Short Story Structure

David | Jan 7, 2013 min read

I wrapped up a first draft of my next novel in early December, and I decided to make 2013 a year for building my short story skills. I love short stories, but I’m more inclined toward novels and long fiction, I think in part because they’re, well, longer. I like robust stories with full worlds and deep characters.

I write 3-4 shorts a year, which isn’t a lot, and they reflect my inclination toward longer stories. In fact, one of the most common critiques I’ve heard over the years of my short stories is, “This feels like the start to a larger piece.” And truth be told, most of them were, because it’s how I think. Too big, too much.

In prepping for my 2013 focus I began by doing a review of common story structures, convinced I’d missed something peculiar to short stories. Much of what I’ve read over the last month was familiar, but then I came across this older post by Philip Brewer on Story Structure in Short Stories.

Like Philip, I’m no stranger to story structure. I’ve attended several courses and read a few books on the subject. I still have notes from a wonderful lecture on Conflict, Plot, and Scene by Timons Esaias, in which he provided a classic structure for use to help a writer get started. You might recognize this as a common structure for fairy tales:

  1. A Person
  2. In a Place
  3. With a Problem
  4. Protagonist Strives & Fails
  5. Protagonist Strives & Fails
  6. Protagonist Strives & Succeeds (or Fails)
  7. Resolution

It’s a valuable structure, but with my approach to storytelling I’m looking at easily 5K words. This isn’t a problem with the structure, it’s a problem with my thinking, and until I read Philip Brewer’s post I was convinced I’d never quite get it.

Philip has this to say:

…short stories tend to have parts of the structure pared down: Not all steps are shown in full-blown scenes. It is important that the steps “take place” in the context of the story—that’s what makes it a story. But it isn’t necessary to show each step. It is enough simply to mention them. In fact, it can be enough simply to imply them.

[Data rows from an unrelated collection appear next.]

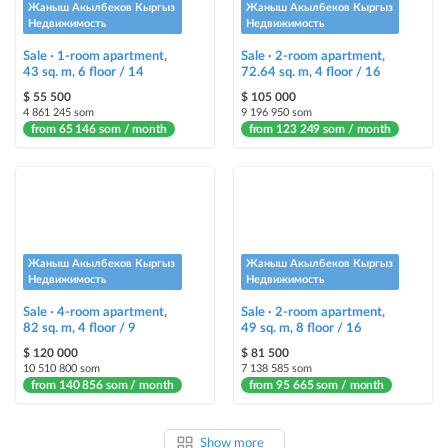
Жаныш Акылбеков Кыргыз
Жаныш Акылбеков Кыргыз
Недвижимость
Недвижимость
Sale · 1-room apartment,
Sale · 2-room apartment,
43 sq. m, 6 floor / 14
72.64 sq. m, 4 floor / 16
$ 55 500
$ 105 000
4 861 245 som
9 196 950 som
from 65 146 som / month
from 123 249 som / month
Жаныш Акылбеков Кыргыз
Жаныш Акылбеков Кыргыз
Недвижимость
Недвижимость
Sale · 4-room apartment,
Sale · 2-room apartment,
82 sq. m, 4 floor / 9
49 sq. m, 8 floor / 16
$ 120 000
$ 81 500
10 510 800 som
7 138 585 som
from 140 856 som / month
from 95 665 som / month
Show more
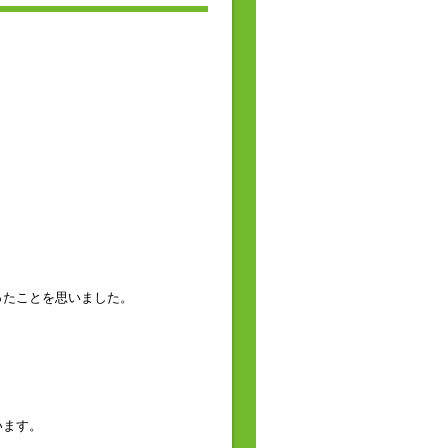
ったことを思いました。
います。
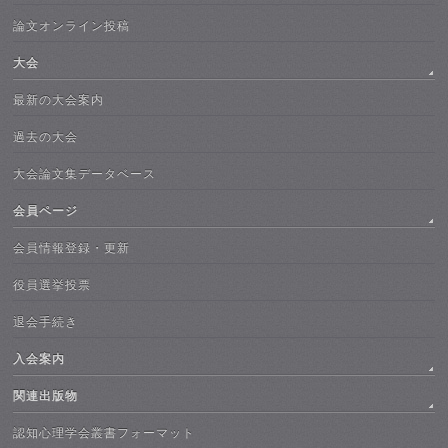
論文オンライン投稿
大会
最新の大会案内
過去の大会
大会論文集データベース
会員ページ
会員情報登録・更新
役員選挙投票
退会手続き
入会案内
関連出版物
認知心理学会叢書フォーマット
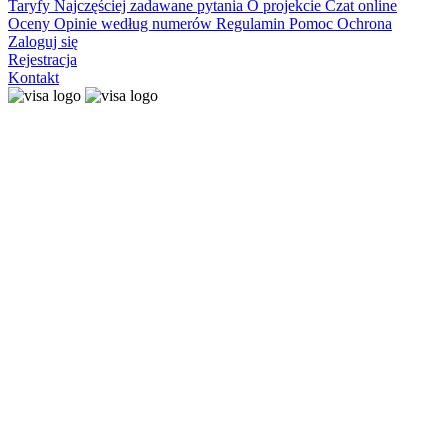
Taryfy
Najczęściej zadawane pytania
O projekcie
Czat online
Oceny
Opinie według numerów
Regulamin
Pomoc
Ochrona
Zaloguj się
Rejestracja
Kontakt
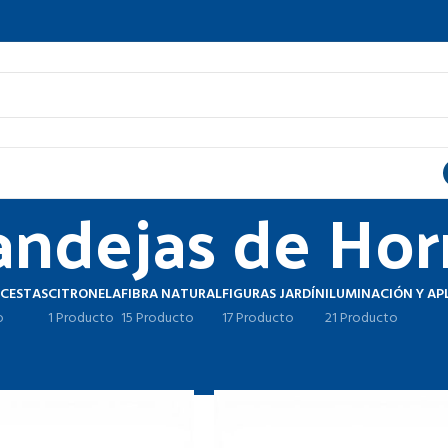
andejas de Ho
 CESTAS
CITRONELA
FIBRA NATURAL
FIGURAS JARDÍN
ILUMINACIÓN Y AP
o
1 Producto
15 Producto
17 Producto
21 Producto
ornos y Cocina
Bandejas de Horno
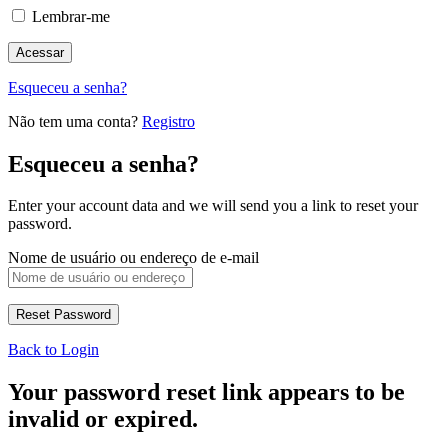
Lembrar-me
Esqueceu a senha?
Não tem uma conta?
Registro
Esqueceu a senha?
Enter your account data and we will send you a link to reset your
password.
Nome de usuário ou endereço de e-mail
Back to Login
Your password reset link appears to be
invalid or expired.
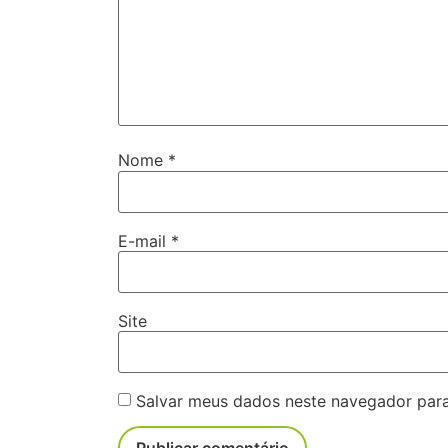
Nome
*
E-mail
*
Site
Salvar meus dados neste navegador para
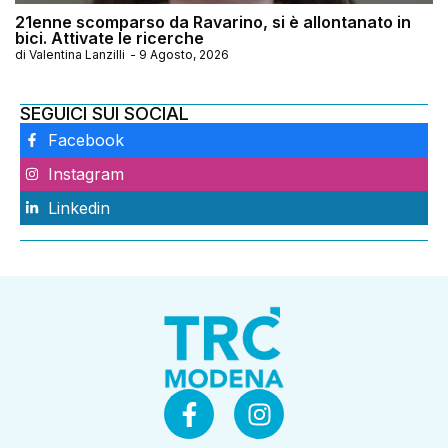
21enne scomparso da Ravarino, si è allontanato in
bici. Attivate le ricerche
di
Valentina Lanzilli
-
9 Agosto, 2026
SEGUICI SUI SOCIAL
Facebook
Instagram
Linkedin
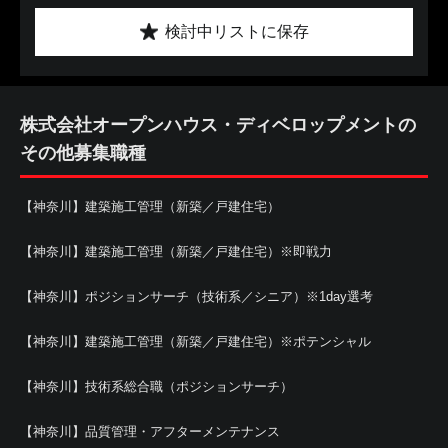
検討中リストに保存
株式会社オープンハウス・ディベロップメントの
その他募集職種
【神奈川】建築施工管理（新築／戸建住宅）
【神奈川】建築施工管理（新築／戸建住宅）※即戦力
【神奈川】ポジションサーチ（技術系／シニア）※1day選考
【神奈川】建築施工管理（新築／戸建住宅）※ポテンシャル
【神奈川】技術系総合職（ポジションサーチ）
【神奈川】品質管理・アフターメンテナンス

I’ve heard this before, or something similar. A lot can and should be implied in a short story. My problem is in figuring out what can be implied and what’s essential. I can see this struggle as I look back over my work. But it’s what Philip says later that cracked it for me. An honest-to-god short story structure that makes sense to me:

It was less important to me to learn the answer to my first question, about the structure of a successful short story, once I understood how those structures relate to “complete” stories: I could now build up my own successful structures. But, as it happened, Geoffrey A. Landis had a pretty good description of the essential core of a short story. A story needs to:

  1. Require the character to make a choice,
  2. show that choice by actions, and
  3. those actions must have consequences.

I put this to the test in December as I was working on a short targeted at a specific anthology. I won’t know if the story’s been accepted for a few months, but for this first pass I was more interested in whether the structure helped me tell the story rather than whether it helped me sell the story.

It worked. I managed to write a first draft in a few hours, which for me is record time as I generally feel the need to throw everything in up front and edit out later. But this time, those three essentials kept me so focused on what needed to be there that I found myself naturally implying parts that I normally would have tried to include.

I now have a good model to help me move forward through the year. By no means would I say this is a universal model, but it’s workable and practical:

A short story must imply a full story structure while demonstrating a character’s relevant decision and that decision’s consequences.

Hopefully this will help another writer struggling with the same issue. And thanks to Philip for his brief yet insightful post.